为系统解析HOW(S)的分子功能，英国利兹大学Julie L. Aspden团队在《Communications Biology》发表最新研究。该研究首先利用UAS/GAL4系统在果蝇睾丸GSCs和精原细胞中特异性表达HA标签的HOW(S)，并通过RNA免疫共沉淀测序（RIP-seq）技术，筛选到121个与HOW(S)直接结合的mRNA靶点。基因本体（GO）分析显示这些靶点显著富集于细胞信号转导通路，如Hippo、Notch等。进一步的基序分析发现，HOW(S)结合的mRNA的3'-非翻译区（3'-UTR）高度富集(A/G/U)CUAAC基序，而5'-UTR则富集GCG(A/U)G基序。通过荧光各向异性（Fluorescence Anisotropy, FA）实验，团队证实HOW的STAR结构域能以纳摩尔级亲和力特异性结合lola和hipk mRNA中的CUAAC基序，但对5'-UTR的GCG(A/U)G基序无显著亲和力，提示后者可能通过与其他RBPs（如SLIRP1）相互作用间接招募HOW(S)。
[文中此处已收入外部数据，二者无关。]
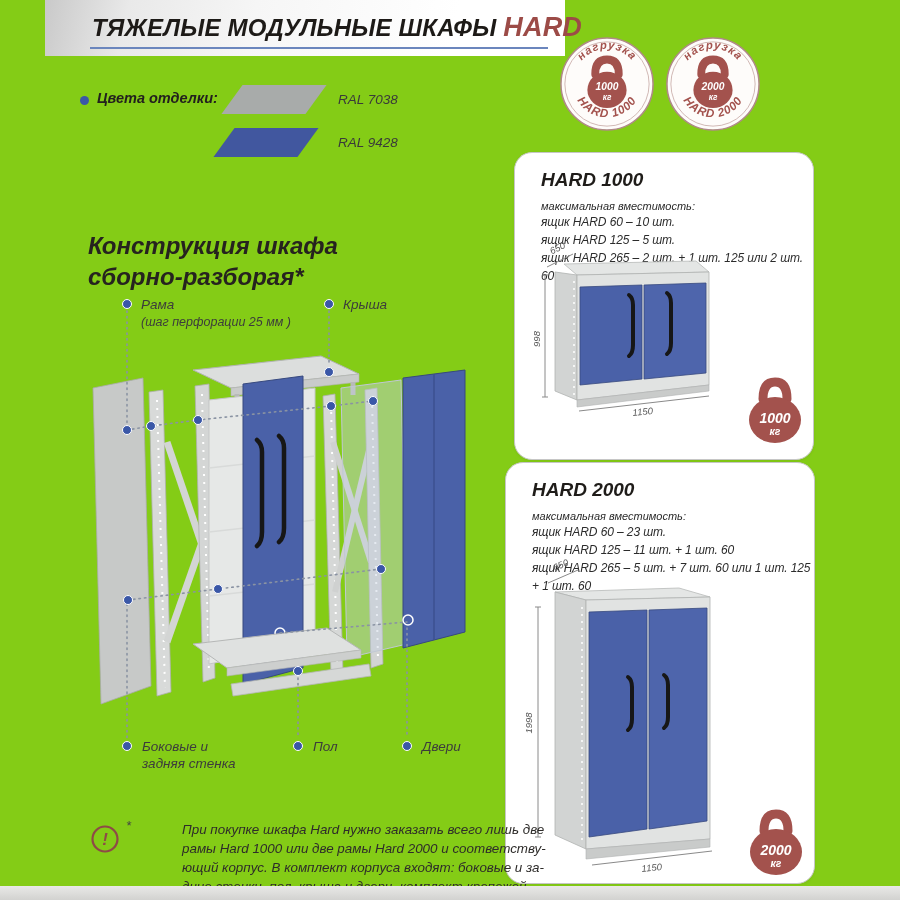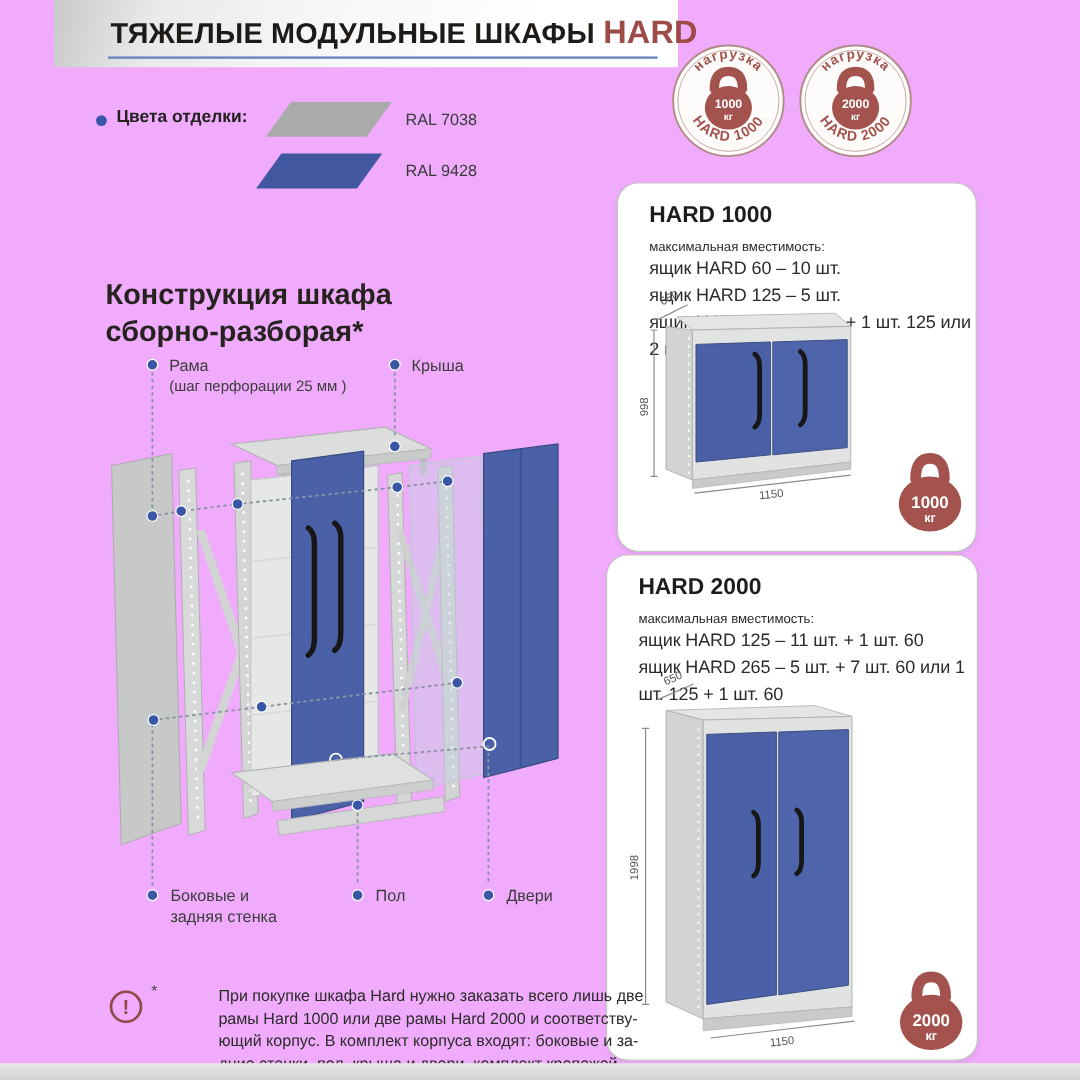"ТЯЖЕЛЫЕ МОДУЛЬНЫЕ ШКАФЫ HARD" .page { background: #f0abfc -> #84cc16; font-style: none -> italic }
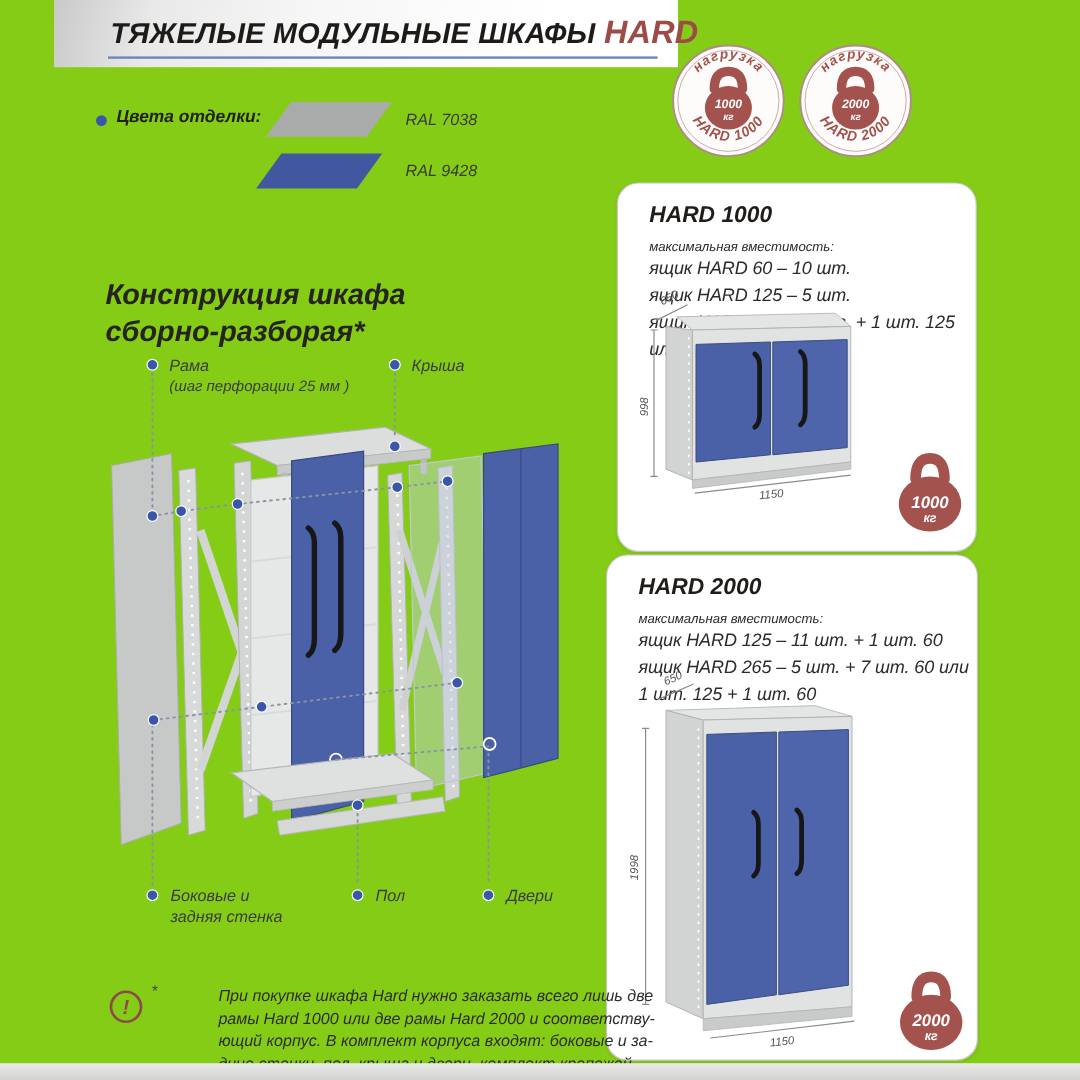"ящик HARD 60 – 10" .cap-line { font-size: 15px -> 12px }
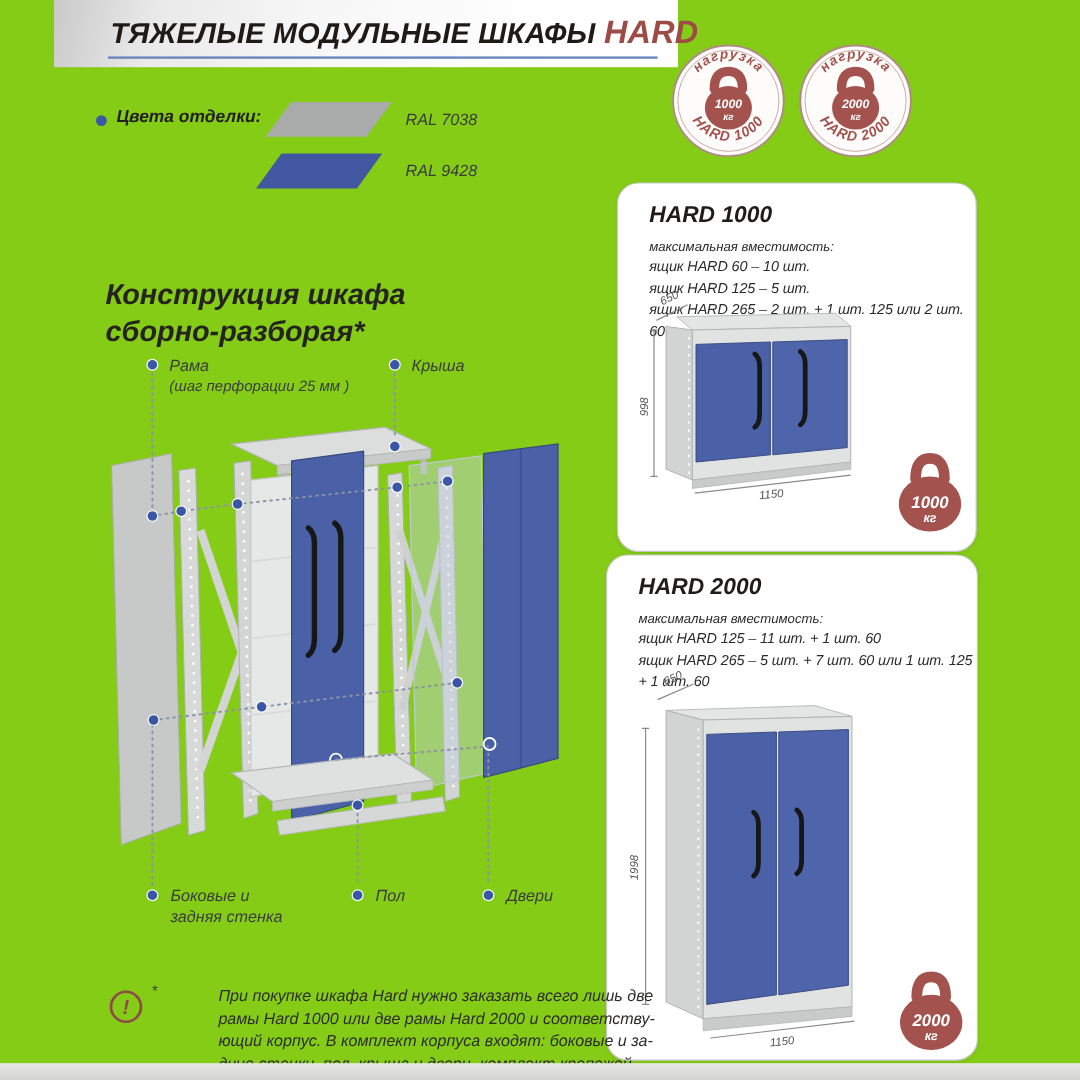"ящик HARD 60 – 23" div.cap-line { html: none -> <div>ящик HARD 60 – 23 шт.</div> }
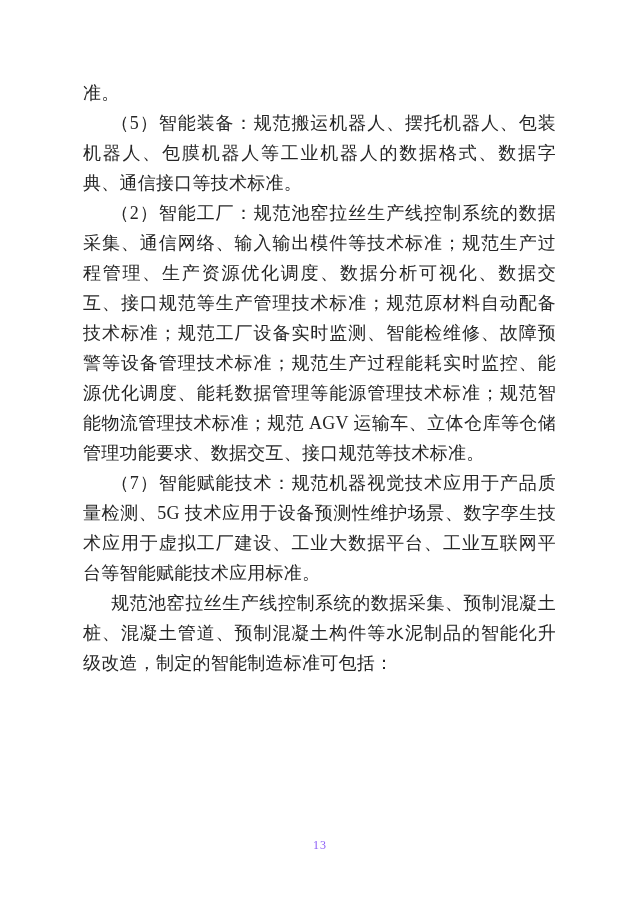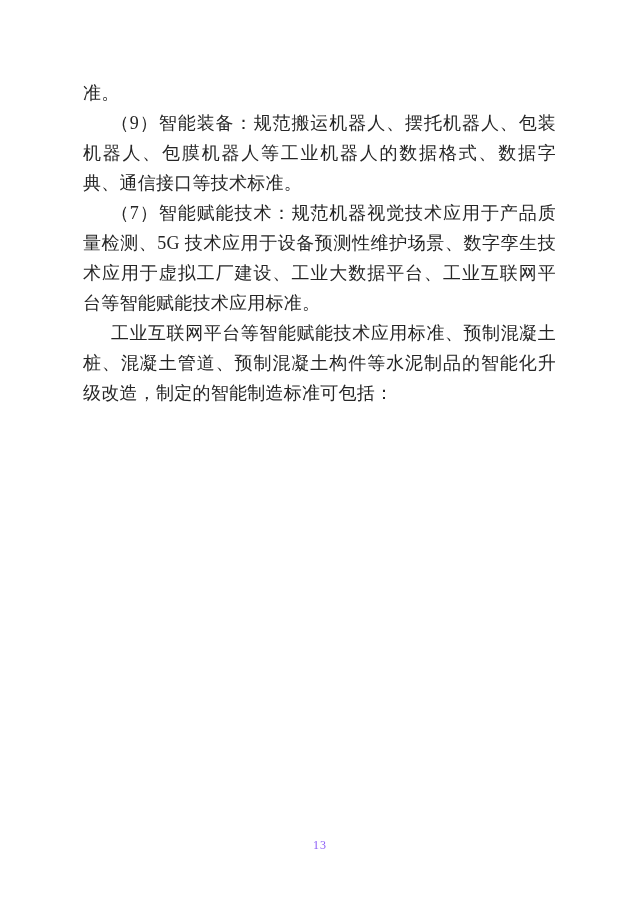"（9）智能装备：规范搬运机器人、摆托机器人、包装机器人、包膜机器人等工业机器人的" p.para { text: 9 -> 5 }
功能实验表明，在果蝇S2细胞中敲低HOW(S)可导致部分靶mRNA（如lola、Syx1A）稳定性上升，而另一些靶点（如Anp32a）的mRNA水平下降，证明HOW(S)对mRNA的调控具有双向性。蛋白质组学数据进一步揭示，HOW(S)还能在翻译水平调控靶基因（如Bacc）表达。这些结果共同描绘了HOW(S)通过结合3'-UTR CUAAC基序，在胞质中动态调控mRNA稳定性与翻译的分子图景，为理解STAR蛋白在生殖干细胞微环境中的作用提供了新范式。

本研究的关键技术方法包括：利用UAS/GAL4系统实现果蝇睾丸组织特异性表达HA标签蛋白；通过RIP-seq从1000对睾丸组织中鉴定RNA-蛋白互作网络；采用重组表达的HOW-STAR结构域进行FA定量分析结合亲和力；结合RNA干扰（RNAi）和蛋白质组学（DIA-MS）在S2细胞中验证功能；使用MEME Suite进行基序富集分析。

通过triplicate RIP-seq实验，研究团队发现121个mRNA与HOW(S)特异性结合，其中46%的靶点3'-UTR含有(A/G/U)CUAAC基序。FA实验证实，HOW-STAR结构域对hipk mRNA中GCUAAC基序的亲和力（K_D=10.1 nM）受基序首位核苷酸影响，突变实验显示偏好A（K_D=4.65 nM）而非G/U/C，且第四位A→G突变（K_D=85.3 nM）显著削弱结合，凸显CUAAC核心序列的关键作用。

在S2细胞中敲低HOW(S)后，lola、Syx1A等mRNA水平上升，提示HOW(S)通常起 destabilizing 作用；而Mapmodulin（Anp32a）mRNA水平下降，表明其对部分靶点具稳定功能。蛋白质组学进一步发现eIF3c等靶标在mRNA无变化时蛋白水平改变，揭示HOW(S)还具有翻译调控潜能。这种功能多样性可能取决于结合位点数量、位置及协同作用蛋白。

本研究首次在精子发生早期阶段绘制了胞质HOW(S)的RNA互作图谱，揭示了CUAAC基序介导的转录后调控网络。不仅完善了STAR蛋白家族在不同细胞区室中的功能分工理论（核内HOW(L)调控剪接，胞质HOW(S)调控稳定性），还为生殖干细胞稳态失衡相关生殖疾病提供了潜在分子靶点。该研究策略为解析RBPs在时空特异性调控中的机制提供了可借鉴范式。